20131215 Wall, meet Head

The news that Ireland has paid back its EU bailout money is a surprise. What is not a surprise is its immediate response to so doing.

Ireland is a pain in the side for the EU which is largely dominated by socialist politicians who believe in big government and policies of high taxation, part for the purposes of redistribution of wealth, part to pay for monuments to themselves and part to provide a social security, healthcare and education system.

It’s the redistribution of wealth part that upsets people: French farmers love it; others, less so unless they are also beneficiaries.

Ireland did very well out of EU funding for all manner of projects and turned itself into what was called “The Celtic Tiger” – intended to suggest that it was a version of the Far East’s tiger economies. But the fact is that it grew so fast because it was highly subsidised from across the EU. The result was massive immigration to fill jobs that were plentiful and ridiculous inflation, in particular in house prices. And Ireland still managed to keep its corporate and individual tax rates enviably low – although it did remove the previous 100% exemption for income from the arts which meant that authors, musicians and artists had lived tax free.

The EU support schemes dried up shortly before the USA caused a global financial crisis. Ireland was especially hard hit, in part because Ireland became the European base for US companies, many of which can’t get their heads around the fact that Europe is not a country, So when US companies retracted, Ireland saw many US-dependent jobs evaporate. There was a mass exodus of many of those who had turned up for the now-proven unsustainable jobs growth.

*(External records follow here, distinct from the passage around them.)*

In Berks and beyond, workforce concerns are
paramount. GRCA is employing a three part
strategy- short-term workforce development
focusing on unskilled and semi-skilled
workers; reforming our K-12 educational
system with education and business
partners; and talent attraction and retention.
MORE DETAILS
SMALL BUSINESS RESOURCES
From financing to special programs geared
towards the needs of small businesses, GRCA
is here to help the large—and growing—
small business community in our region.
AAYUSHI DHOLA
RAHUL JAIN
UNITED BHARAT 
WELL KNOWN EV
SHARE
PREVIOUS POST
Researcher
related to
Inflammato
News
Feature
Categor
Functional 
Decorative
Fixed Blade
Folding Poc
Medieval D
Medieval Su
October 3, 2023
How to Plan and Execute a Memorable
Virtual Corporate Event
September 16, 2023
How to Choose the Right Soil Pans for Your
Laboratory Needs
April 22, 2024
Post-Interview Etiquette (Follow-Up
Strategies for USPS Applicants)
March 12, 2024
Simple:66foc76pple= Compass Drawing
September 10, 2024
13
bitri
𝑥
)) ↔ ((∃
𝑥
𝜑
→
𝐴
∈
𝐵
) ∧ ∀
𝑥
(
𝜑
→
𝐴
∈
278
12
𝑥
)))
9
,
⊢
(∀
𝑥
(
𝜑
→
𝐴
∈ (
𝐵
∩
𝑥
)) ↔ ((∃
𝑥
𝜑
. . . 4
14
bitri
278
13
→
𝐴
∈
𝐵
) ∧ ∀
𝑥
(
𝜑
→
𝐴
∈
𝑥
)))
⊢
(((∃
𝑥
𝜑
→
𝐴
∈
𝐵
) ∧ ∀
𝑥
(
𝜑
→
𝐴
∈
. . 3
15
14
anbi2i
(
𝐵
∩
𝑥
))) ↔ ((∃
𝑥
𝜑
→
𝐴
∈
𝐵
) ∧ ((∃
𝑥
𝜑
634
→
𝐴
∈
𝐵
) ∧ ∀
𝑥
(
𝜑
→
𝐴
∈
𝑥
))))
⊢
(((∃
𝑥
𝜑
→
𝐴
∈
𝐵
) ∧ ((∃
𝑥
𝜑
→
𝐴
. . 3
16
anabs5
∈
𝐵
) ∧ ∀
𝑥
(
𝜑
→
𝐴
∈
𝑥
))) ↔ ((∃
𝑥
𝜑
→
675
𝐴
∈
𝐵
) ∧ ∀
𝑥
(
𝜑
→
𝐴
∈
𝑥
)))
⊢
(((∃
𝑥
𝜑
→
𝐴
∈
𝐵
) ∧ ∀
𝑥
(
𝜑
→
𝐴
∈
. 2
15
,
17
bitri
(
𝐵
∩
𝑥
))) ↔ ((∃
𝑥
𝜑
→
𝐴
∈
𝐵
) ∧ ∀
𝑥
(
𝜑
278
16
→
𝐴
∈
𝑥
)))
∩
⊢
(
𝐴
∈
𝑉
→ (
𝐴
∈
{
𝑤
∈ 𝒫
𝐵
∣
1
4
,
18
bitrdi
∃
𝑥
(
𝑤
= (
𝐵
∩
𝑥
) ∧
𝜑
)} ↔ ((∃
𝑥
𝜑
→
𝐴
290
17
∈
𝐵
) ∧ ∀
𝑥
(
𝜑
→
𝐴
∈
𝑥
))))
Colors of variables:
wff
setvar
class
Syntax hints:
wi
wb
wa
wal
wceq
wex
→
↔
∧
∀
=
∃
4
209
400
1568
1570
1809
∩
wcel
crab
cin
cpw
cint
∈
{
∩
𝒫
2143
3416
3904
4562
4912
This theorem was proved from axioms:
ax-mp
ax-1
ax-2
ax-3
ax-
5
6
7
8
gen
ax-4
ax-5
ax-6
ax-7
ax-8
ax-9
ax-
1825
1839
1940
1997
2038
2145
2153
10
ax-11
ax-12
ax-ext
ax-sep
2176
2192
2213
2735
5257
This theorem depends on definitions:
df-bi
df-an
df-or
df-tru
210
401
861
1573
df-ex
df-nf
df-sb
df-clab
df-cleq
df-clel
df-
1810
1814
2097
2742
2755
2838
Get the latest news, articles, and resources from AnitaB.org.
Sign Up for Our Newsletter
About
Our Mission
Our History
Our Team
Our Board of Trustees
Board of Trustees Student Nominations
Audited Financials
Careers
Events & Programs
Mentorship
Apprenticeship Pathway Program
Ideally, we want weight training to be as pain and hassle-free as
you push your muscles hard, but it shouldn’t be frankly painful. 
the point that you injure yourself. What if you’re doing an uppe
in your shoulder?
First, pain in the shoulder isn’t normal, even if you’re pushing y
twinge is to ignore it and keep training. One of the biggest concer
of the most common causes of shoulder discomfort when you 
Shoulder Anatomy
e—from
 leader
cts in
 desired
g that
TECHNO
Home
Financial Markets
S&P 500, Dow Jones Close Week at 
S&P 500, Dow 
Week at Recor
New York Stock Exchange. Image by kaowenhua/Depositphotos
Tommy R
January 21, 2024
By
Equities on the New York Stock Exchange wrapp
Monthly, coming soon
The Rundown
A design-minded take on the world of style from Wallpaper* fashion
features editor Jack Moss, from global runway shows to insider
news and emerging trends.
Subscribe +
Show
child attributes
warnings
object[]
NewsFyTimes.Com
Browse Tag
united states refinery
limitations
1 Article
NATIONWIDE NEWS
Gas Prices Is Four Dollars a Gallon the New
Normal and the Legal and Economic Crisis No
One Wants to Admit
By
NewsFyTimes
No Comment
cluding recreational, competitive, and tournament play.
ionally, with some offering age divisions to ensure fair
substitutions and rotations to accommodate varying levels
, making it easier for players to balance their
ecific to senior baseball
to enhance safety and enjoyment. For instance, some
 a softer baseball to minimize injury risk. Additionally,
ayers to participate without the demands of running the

When Ireland needed a bail-out, the price was that it abandoned its plans for ever lower tax rates. Across the EU, countries are complaining that Ireland is buying their businesses out from under them. And there is some truth in that: companies are leaving their high-cost plants in Europe (where they get tax relief at high rates) but moving their legal domicile into Ireland. That means they are able to make their sales from a low tax jurisdiction but pay their bills in high-tax (and therefore high allowance) jurisdictions.

Now Ireland has paid back its bail-out money, it says it’s going to return to its low tax policy. That’s fine so long as it doesn’t ask for EU grants or subsidies. It’s time that EU countries started to stand on their own feet, not being dependent on shuffling money around from state to state to favour particular market segments. But that’s by the by: the fact is that companies that are not dependent on the land or what is on it or below it will always be able to move some of their activities to more beneficial environments.

This is not dissimilar, in principle, to the arguments that Starbucks, and others, are making trading profits in the UK, for example, but using accounting devices to send those profits to the USA (or somewhere else) without paying the tax that such profit would ordinarily suffer in the country of generation.

So, I’m banging my head against the wall. While some are becoming agitated, I’m shaking my head. Why don’t people listen when they are first warned? And why do they listen to people that are now reading in the newspapers that it’s happened and are standing up opining from the standpoint that it’s happened and we must deal with it? It would have been possible, instead, to have been prepared for it more than a decade earlier.

I outlined these schemes, including the use of intellectual property as a vehicle for what amounts to but is not legally transfer pricing in How Not To Be A Money Launderer (1998, 2nd Edition) . The book’s still available via Amazon’s worldwide network in both paperback and ebook.

Seriously, there are times when I wonder why I bother…. Then again, if just one client doesn’t end up in trouble because someone there recognised that preparation is better than cure, I’ve done my job.